London House Price Growth ‘Set For Weak Four Years’

The slow pace of the London property market is set to continue for another four years, according to a new forecast.

According to predictions by Hamptons, the typical home in the capital will only cost 1.5 per cent more by the end of this year than at the start.

The report went on to forecast a one per cent rise in 2022, 1.5 per cent in 2023 and then a slight acceleration to three per cent in 2024. Only in the last of these years will the London growth rate be higher than the national average price rise (2.5 per cent). That is when international buyers, students and tourists are expected to start returning to London in increased numbers.

Hamptons based its predictions on the assumption that the market will cool towards the back end of this year following the end of the stamp duty holiday, but will pick up again in 2022.
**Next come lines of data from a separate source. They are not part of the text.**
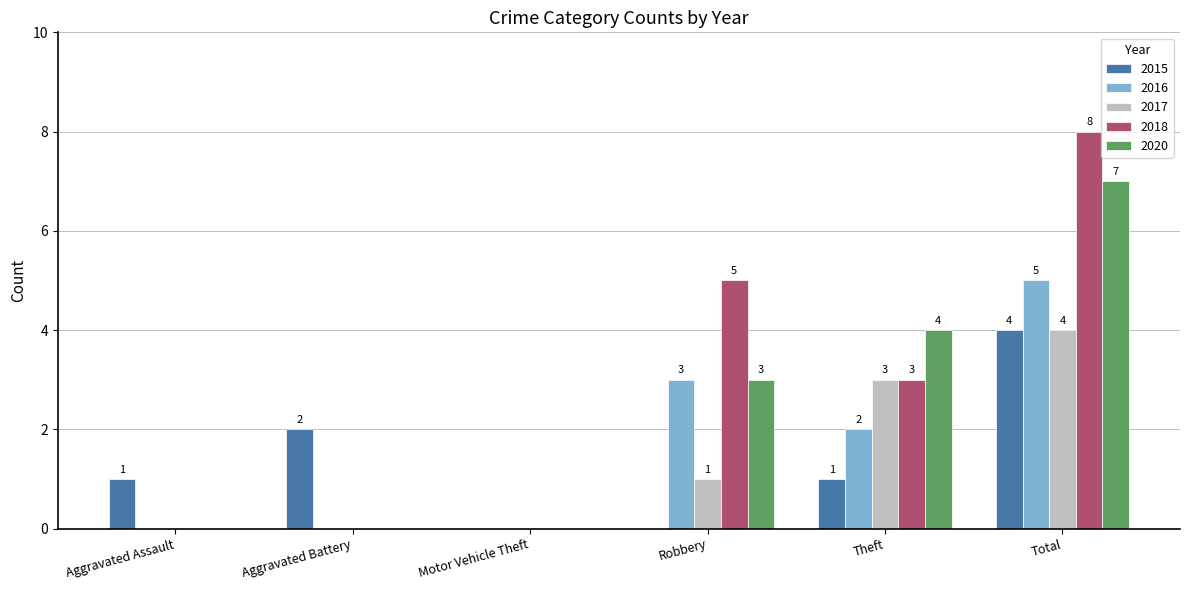

At which label is 2020 closest to 3?

Robbery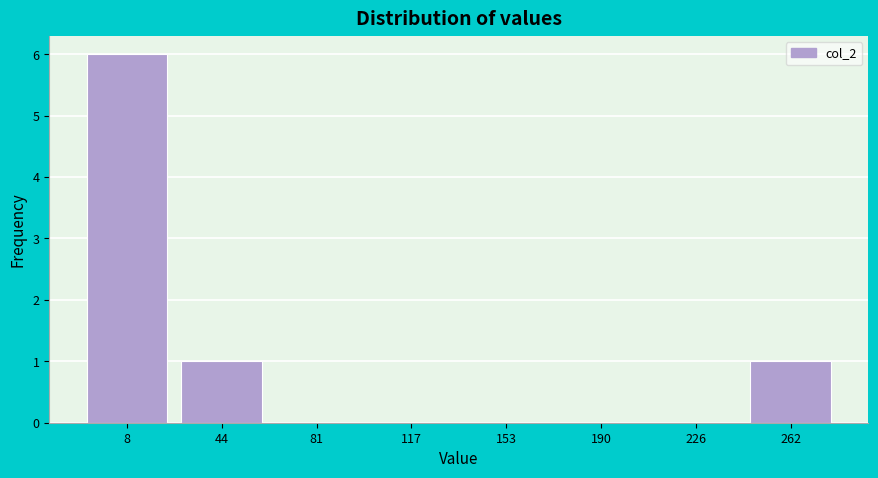

Reading left to right, what are all the values shown in this chart?

8=6	44=1	81=0	117=0	153=0	190=0	226=0	262=1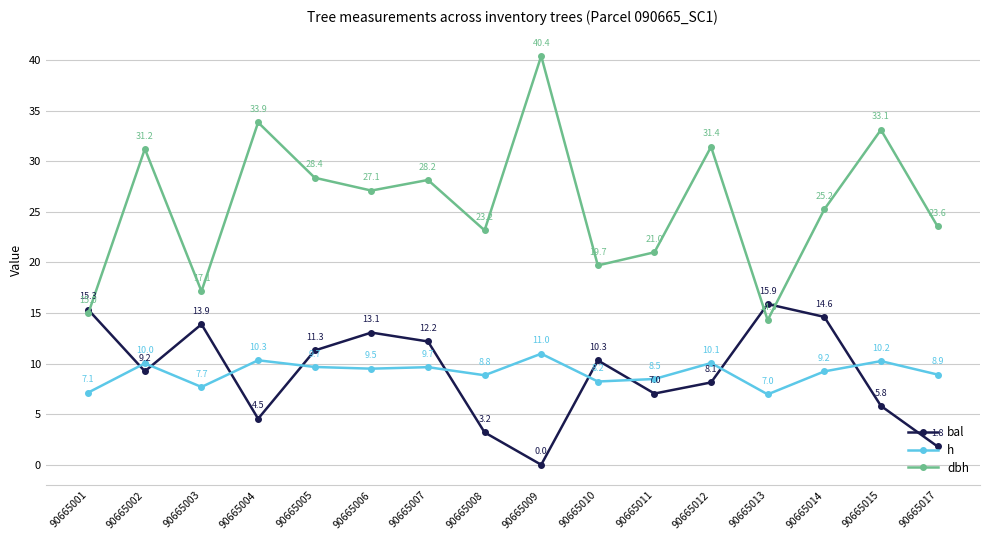

At which label is dbh closest to 27?

90665006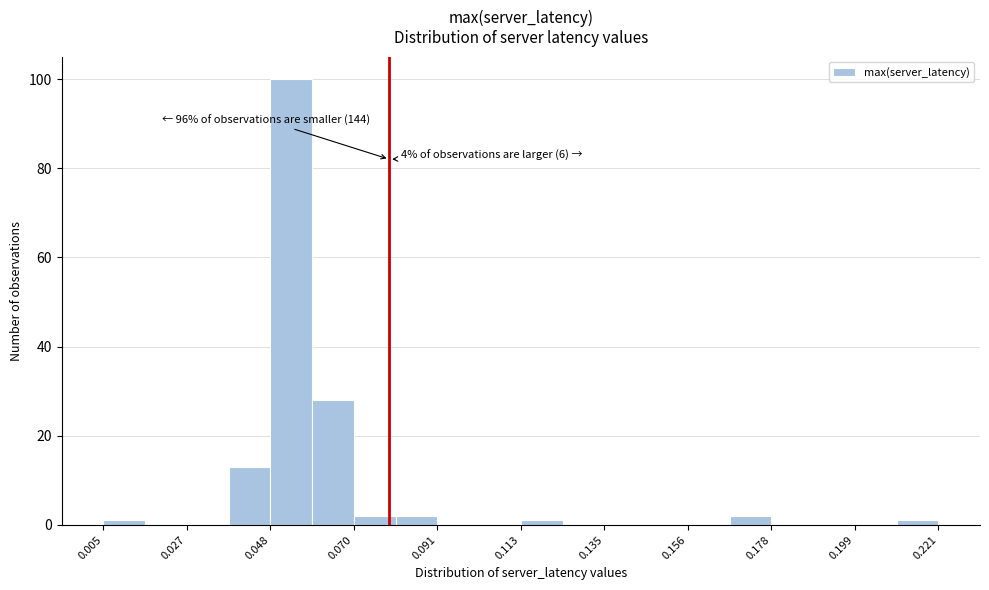

Around what value on the x-axis is the tallest bar? Give the approximate position of its centre, as read against the axis.

0.055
Although this will close the gap between London and the rest, head of research at Hamptons Aneisha Beveridge said that does not tell the whole story.

Despite the current trend, she observed that “the gap between house prices in the capital and the other regions is likely to be wider than that seen at the end of the previous cycle in 2007”.

For this reason, it may be wise to seek the expertise of London property experts, who can identify the areas and property types likely to perform best in various circumstances, be it bargains or high-end property, the best performers in the short term or the most reliable long-term prospects.

According to a report in the Metro News, Tooting in south London is emerging as a new hotspot.

Featuring three bed homes for £700,000 or first time buyer properties as low as £300,000, the area’s new housing developments include the Springfield village and its transport links to central London include Thameslink and the Northern line of the Tube.